Question de mode
Ce n’est pas un seul exercice sombre qui nous fera varier de ce que l’on pose comme une croyance originelle au «  Miroir  »  : mieux on joue, plus on gagne. Ce n’est évidemment pas une vérité indépassable, il y a des modes au gré des saisons  : la majestueuse domination du Barça a parfois été mise à mal par le réalisme de Chelsea et de l’Inter de Milan.
Faire déjouer l’adversaire aura été la clef de cette édition.
L’équipe la plus cynique du monde, la Juventus de Turin a failli, à trente secondes près et un pénalty de  Ronaldo –plus discuté que discutable- causer l’une des plus grandes surprises de l’histoire de la compétition. Vainqueurs 3-0 à l’aller, les Madrilènes ont été à deux doigts de se faire surprendre par une équipe qui, contrairement à ce le score pourrait laisser présager, a seulement contré. Trois flèches empoisonnées auraient pu briser le rêve du Real de réaliser un triplé historique.
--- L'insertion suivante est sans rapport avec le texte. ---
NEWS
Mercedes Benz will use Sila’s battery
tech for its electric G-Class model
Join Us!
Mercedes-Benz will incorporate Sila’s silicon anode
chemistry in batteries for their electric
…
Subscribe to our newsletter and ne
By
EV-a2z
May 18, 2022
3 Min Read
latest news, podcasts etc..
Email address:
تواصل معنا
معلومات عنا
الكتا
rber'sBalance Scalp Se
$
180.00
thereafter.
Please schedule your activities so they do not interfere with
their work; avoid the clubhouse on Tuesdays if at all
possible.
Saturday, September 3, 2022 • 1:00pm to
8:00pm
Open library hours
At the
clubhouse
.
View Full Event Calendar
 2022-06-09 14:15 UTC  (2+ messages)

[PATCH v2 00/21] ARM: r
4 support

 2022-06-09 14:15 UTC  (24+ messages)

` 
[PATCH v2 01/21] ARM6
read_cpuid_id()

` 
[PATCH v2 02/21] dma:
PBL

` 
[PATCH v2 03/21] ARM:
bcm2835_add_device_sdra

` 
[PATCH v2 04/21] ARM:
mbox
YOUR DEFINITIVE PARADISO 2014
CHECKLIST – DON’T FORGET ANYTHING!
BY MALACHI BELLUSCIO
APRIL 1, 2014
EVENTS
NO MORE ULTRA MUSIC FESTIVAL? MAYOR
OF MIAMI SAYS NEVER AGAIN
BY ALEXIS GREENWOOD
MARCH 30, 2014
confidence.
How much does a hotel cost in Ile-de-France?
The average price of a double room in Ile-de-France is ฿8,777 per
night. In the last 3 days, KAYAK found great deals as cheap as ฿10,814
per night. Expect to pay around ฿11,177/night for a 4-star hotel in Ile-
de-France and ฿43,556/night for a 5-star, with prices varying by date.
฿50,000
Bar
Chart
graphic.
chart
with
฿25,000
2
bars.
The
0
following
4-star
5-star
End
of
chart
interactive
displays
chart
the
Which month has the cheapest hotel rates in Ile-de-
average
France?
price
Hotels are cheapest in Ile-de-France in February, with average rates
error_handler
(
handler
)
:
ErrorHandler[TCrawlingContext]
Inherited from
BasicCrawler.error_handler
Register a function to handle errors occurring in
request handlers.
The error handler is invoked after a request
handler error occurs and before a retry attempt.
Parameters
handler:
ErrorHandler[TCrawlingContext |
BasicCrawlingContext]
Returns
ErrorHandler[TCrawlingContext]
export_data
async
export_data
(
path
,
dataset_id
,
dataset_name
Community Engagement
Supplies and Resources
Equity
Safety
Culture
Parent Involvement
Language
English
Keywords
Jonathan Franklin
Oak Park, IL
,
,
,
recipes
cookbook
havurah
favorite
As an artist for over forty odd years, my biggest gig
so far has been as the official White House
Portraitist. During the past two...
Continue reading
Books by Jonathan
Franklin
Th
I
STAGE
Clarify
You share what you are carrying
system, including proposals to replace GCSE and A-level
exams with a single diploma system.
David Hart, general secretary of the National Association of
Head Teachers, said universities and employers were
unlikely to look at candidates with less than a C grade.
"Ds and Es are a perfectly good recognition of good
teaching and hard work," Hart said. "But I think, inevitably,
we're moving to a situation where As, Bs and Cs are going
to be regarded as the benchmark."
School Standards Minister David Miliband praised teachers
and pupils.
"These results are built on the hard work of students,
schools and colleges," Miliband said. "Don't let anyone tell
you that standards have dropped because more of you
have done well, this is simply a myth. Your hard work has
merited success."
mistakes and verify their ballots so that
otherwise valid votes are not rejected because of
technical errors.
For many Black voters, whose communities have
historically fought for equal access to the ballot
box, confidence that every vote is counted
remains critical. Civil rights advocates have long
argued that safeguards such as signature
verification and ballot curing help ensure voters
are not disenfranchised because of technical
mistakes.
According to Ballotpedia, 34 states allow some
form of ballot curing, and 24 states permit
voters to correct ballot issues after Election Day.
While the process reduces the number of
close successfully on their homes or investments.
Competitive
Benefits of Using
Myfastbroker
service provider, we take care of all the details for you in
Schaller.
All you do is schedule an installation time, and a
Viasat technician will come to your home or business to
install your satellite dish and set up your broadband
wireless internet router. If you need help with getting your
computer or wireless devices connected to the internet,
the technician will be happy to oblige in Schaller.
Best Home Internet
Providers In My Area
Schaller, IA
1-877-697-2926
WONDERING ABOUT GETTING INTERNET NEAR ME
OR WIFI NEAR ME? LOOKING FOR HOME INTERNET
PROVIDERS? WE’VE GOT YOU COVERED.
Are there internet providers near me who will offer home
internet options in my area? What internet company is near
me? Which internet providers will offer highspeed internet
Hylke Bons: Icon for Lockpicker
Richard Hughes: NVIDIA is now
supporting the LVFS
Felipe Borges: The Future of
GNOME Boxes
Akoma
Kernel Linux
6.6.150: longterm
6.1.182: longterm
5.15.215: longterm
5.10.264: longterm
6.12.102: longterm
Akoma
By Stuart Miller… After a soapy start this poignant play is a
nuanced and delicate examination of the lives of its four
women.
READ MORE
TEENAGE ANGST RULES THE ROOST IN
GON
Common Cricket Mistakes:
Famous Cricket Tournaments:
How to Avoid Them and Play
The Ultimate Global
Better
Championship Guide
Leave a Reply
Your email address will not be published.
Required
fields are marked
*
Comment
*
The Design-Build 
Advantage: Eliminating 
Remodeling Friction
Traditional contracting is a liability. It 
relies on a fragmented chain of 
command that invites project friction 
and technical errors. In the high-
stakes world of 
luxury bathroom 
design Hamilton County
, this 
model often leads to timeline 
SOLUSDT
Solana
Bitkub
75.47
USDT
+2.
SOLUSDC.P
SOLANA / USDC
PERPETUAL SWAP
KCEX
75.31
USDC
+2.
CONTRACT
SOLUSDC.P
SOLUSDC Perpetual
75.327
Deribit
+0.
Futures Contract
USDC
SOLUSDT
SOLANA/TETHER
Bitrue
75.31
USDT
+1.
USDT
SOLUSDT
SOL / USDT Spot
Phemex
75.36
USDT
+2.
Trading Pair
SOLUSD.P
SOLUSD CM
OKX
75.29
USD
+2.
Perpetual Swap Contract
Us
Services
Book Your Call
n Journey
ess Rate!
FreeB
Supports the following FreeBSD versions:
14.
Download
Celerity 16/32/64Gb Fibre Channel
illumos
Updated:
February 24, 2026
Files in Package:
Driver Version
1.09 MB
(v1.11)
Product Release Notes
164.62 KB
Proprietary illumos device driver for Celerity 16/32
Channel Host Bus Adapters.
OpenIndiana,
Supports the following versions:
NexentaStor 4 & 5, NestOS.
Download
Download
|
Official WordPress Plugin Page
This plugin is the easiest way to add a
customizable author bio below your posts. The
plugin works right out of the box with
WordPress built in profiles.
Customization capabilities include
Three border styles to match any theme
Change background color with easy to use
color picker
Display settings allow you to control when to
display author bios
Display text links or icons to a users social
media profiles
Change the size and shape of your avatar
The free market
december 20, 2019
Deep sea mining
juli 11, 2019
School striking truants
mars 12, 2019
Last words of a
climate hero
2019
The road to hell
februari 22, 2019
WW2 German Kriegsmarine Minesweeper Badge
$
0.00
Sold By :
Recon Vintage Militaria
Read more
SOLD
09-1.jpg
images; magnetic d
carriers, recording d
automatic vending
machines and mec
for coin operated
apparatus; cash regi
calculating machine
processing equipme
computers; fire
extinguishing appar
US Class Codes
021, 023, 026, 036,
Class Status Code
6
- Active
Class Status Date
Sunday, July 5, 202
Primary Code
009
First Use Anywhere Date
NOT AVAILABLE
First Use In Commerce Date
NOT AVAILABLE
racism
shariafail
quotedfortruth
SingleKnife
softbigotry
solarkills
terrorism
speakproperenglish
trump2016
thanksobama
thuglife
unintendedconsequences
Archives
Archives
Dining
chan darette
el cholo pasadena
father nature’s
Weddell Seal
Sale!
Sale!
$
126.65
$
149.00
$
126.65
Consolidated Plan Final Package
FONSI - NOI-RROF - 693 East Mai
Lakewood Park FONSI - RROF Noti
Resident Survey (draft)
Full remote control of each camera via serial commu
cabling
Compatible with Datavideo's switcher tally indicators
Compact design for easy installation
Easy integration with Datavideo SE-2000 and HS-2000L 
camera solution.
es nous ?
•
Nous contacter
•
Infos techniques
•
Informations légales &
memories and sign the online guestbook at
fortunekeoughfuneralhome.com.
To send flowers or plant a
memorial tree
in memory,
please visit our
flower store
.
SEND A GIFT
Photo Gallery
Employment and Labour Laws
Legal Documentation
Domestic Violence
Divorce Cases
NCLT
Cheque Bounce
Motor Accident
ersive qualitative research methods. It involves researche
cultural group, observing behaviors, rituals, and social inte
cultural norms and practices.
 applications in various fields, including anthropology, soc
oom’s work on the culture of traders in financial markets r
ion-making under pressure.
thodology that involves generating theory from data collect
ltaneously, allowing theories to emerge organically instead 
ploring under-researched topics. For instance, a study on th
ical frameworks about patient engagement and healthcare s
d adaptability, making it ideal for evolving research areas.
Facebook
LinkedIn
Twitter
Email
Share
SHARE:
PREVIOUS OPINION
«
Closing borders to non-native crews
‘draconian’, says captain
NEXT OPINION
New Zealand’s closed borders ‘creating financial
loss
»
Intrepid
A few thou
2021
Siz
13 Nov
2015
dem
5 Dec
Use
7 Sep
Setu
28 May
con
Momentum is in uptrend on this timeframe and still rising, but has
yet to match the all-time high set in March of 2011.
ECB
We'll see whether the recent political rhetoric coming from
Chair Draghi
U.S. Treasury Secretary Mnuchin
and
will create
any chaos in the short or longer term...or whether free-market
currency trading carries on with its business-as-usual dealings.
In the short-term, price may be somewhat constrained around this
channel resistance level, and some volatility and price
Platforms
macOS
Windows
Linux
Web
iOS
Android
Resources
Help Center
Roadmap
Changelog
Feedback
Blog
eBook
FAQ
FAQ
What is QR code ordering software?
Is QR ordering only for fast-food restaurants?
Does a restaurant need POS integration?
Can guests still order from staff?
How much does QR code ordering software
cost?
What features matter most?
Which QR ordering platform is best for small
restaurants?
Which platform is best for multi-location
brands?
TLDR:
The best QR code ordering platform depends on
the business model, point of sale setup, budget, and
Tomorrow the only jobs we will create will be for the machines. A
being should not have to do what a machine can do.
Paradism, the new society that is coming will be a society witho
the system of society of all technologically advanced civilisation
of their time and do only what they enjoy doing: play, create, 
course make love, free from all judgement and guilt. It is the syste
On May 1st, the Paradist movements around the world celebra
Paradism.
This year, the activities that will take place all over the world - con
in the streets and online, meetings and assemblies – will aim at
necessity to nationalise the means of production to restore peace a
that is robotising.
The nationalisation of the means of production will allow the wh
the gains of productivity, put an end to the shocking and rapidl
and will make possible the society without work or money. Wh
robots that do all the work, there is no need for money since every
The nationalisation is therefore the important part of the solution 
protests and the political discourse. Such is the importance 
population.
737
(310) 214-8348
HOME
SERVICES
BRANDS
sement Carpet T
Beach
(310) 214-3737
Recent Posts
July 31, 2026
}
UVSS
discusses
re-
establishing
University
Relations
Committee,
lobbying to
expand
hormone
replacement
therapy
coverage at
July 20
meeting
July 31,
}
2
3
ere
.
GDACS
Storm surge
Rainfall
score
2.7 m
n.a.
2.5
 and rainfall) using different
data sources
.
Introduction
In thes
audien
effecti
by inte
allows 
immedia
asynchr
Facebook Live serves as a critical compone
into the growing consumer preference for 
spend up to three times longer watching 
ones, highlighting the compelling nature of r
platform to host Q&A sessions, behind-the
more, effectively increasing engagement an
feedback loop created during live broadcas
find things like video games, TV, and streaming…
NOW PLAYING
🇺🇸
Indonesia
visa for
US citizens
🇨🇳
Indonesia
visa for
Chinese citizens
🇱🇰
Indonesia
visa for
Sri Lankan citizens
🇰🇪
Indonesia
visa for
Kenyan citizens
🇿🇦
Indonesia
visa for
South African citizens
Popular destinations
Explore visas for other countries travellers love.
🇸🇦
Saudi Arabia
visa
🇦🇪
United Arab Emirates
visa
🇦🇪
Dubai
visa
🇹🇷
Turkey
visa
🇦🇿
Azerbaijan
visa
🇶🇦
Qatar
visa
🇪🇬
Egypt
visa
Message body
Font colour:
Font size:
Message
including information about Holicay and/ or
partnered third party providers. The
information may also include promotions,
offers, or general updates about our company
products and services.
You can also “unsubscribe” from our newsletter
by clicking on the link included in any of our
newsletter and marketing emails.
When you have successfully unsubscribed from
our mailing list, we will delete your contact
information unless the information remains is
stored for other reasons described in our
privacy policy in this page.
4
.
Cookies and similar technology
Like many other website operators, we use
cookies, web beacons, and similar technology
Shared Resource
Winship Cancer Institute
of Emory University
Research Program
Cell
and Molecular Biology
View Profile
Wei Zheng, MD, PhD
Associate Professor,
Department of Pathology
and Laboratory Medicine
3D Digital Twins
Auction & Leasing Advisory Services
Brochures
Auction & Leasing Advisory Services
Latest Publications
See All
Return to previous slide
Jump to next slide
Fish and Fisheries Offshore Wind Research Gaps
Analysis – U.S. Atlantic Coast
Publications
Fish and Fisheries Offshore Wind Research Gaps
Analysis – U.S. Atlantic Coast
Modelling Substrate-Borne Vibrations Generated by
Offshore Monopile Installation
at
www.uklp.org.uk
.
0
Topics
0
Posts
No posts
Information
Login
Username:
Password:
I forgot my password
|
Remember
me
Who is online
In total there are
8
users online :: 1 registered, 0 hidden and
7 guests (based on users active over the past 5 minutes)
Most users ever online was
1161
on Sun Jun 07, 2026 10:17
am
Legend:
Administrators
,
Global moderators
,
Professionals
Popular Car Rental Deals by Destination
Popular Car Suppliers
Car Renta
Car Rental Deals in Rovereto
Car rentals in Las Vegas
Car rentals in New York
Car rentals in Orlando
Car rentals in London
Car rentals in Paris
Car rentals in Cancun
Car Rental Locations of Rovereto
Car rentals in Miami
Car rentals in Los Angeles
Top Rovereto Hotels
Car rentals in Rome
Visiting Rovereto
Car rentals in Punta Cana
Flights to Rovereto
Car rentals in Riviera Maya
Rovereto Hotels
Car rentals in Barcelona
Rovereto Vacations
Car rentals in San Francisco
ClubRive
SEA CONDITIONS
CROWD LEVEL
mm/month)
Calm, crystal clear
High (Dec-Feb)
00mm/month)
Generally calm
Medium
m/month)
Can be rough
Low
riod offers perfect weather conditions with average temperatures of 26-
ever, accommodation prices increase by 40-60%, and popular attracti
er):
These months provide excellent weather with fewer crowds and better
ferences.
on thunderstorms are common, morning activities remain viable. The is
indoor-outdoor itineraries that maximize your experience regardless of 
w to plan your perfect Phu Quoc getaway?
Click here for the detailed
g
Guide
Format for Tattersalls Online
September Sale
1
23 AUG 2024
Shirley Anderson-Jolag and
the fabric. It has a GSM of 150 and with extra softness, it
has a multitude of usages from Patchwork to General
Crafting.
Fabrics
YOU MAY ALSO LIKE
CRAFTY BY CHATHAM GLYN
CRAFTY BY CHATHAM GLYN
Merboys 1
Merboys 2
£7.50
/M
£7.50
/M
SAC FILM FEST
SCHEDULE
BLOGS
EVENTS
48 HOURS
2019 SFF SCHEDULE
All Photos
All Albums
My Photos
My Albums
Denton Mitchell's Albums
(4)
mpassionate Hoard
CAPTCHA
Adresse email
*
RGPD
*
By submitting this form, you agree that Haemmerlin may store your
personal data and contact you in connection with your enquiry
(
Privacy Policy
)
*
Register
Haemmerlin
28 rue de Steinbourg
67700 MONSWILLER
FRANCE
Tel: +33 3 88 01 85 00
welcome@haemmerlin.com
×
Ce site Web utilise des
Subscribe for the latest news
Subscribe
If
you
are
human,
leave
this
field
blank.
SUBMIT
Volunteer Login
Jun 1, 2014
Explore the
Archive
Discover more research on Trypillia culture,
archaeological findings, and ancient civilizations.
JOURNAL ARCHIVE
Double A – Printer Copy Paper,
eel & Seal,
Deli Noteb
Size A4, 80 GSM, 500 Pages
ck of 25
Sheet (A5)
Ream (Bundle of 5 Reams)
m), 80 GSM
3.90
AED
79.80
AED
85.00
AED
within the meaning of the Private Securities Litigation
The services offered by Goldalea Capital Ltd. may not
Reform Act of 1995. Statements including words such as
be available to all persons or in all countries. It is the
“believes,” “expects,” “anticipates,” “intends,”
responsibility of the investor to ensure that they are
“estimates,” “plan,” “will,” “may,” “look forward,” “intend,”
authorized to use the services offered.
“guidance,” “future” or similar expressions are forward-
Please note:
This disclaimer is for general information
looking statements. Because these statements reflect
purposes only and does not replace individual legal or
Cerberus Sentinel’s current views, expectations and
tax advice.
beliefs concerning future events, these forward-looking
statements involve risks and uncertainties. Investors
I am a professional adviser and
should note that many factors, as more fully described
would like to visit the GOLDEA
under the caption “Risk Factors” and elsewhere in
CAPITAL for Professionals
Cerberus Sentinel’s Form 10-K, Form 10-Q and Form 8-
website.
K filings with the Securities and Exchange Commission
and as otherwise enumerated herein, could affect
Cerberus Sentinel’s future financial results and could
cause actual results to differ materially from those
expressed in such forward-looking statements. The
A Rome, le Barça a été inexistant. Balayé par une équipe  qui réalise un obscur championnat, son refus de jouer lui aura été fatal. Depuis le début de la saison, Messi est éblouissant et marque but sur but. Il a suffi qu’il soit dans un jour sans pour que le Barça plonge. Ses remarquables résultats en championnat où il est toujours invaincu parvenaient jusque là à masquer ses insuffisances dans le jeu. Son bloc défensif joue 10 mètres plus bas et Valverde, son nouvel entraîneur, sacrifie le plus souvent un attaquant pour rajouter un milieu défensif au côté Busquets, Paulinho ou Sergio Roberto. Barcelone trahit un peu son style, les socios vont beaucoup moins au stade (12 % de baisse de fréquentation). Valverde est-il l’entraîneur idoine pour redonner de la flamboyance à un club unique  ?
Manchester City, quant à lui, dont le jeu a une forte parenté avec celui du Barça des bonnes années, a pu croire pendant 45 minutes à l’exploit de renverser la vapeur après sa défaite à Liverpool (0-3).  En panne de gaz, les hommes de Guardiola flanchèrent.
On peut se demander si le Barça et Manchester City, à force de courir après tous les records de points, de buts, de victoires, ne sont pas arrivés au printemps très émoussés, à un moment où un peu de fraîcheur n’est pas un luxe. C’est une explication qui, nous semble –t-il, tient la route pour expliquer semblables déconvenues.
Des équipes à fort potentiel footballistique, City, le Barça, Naples, Tottenham, le PSG, aucune ne figure dans le dernier carré. On en tirera juste comme conclusion que ce cru 2017-2018 manque de raffinement.